According to Michael Hartnett of Bank of America Corp., the rally in the largest U.S. technology stocks is at risk of fading further if the U.S. economy continues to slow.

The strategist, who is optimistic about bonds for the second half of 2024, has said Signs of an economic slowdown would trigger a rotation into stocks that have lagged expensive technology mega-caps this year.

In a commentary on Friday, Hartnett said current data suggested the global economy was “sick” and that “we are just one bad payroll away” from the stocks of major technology companies losing their dominance.

The uptrend in technology stocks such as Apple Inc., Amazon.com Inc., Alphabet Inc., Microsoft Corp., Nvidia Corp. and Meta Platforms Inc. stalled over the past two weeks as investors flocked to small caps on speculation that the Federal Reserve may soon begin cutting interest rates.

Since the Nasdaq 100 Index hit a record high on July 10, the market capitalization of companies in the technology-heavy index has fallen by around $2.6 trillion. This is also due to concerns that large investments in artificial intelligence may not pay off so quickly.

Still, BofA’s Hartnett said equity bulls held on to the belief that a correction was “healthy” because the market had not fallen below critical levels. The Nasdaq 100 has fallen about 9% since July 10, but is still up more than 30% from its October 2023 low.
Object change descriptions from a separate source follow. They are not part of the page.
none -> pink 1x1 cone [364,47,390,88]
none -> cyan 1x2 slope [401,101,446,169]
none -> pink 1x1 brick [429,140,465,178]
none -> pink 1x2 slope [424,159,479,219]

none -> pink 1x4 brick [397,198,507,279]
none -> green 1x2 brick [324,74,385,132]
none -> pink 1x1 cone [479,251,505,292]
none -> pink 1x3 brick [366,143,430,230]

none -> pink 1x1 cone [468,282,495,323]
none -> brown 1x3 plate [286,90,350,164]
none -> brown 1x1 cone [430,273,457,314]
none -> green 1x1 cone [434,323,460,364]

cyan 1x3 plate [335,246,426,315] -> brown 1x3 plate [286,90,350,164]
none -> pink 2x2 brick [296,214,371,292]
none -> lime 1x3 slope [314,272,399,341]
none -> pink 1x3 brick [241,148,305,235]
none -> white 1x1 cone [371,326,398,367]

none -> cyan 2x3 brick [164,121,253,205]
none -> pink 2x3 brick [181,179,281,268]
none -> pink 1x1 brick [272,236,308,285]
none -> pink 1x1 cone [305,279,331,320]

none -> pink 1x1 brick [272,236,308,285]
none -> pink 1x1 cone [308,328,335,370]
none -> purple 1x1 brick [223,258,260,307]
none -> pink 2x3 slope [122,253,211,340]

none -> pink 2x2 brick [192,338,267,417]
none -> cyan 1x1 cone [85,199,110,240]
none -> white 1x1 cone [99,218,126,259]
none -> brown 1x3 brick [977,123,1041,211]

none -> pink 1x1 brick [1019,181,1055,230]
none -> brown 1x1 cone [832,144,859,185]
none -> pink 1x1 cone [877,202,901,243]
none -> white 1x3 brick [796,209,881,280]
U.S. stock futures rose on Friday and are on track to recoup some losses.

The bank’s bull and bear indicator rose to 6.9 in the week ended July 24, its highest level in over three years. A reading above 8 would be a contrarian sell signal — which could be triggered if fund managers’ equity allocations rise and cash holdings continue to decline and a recovery by laggards leads to an improvement in market breadth, Hartnett said.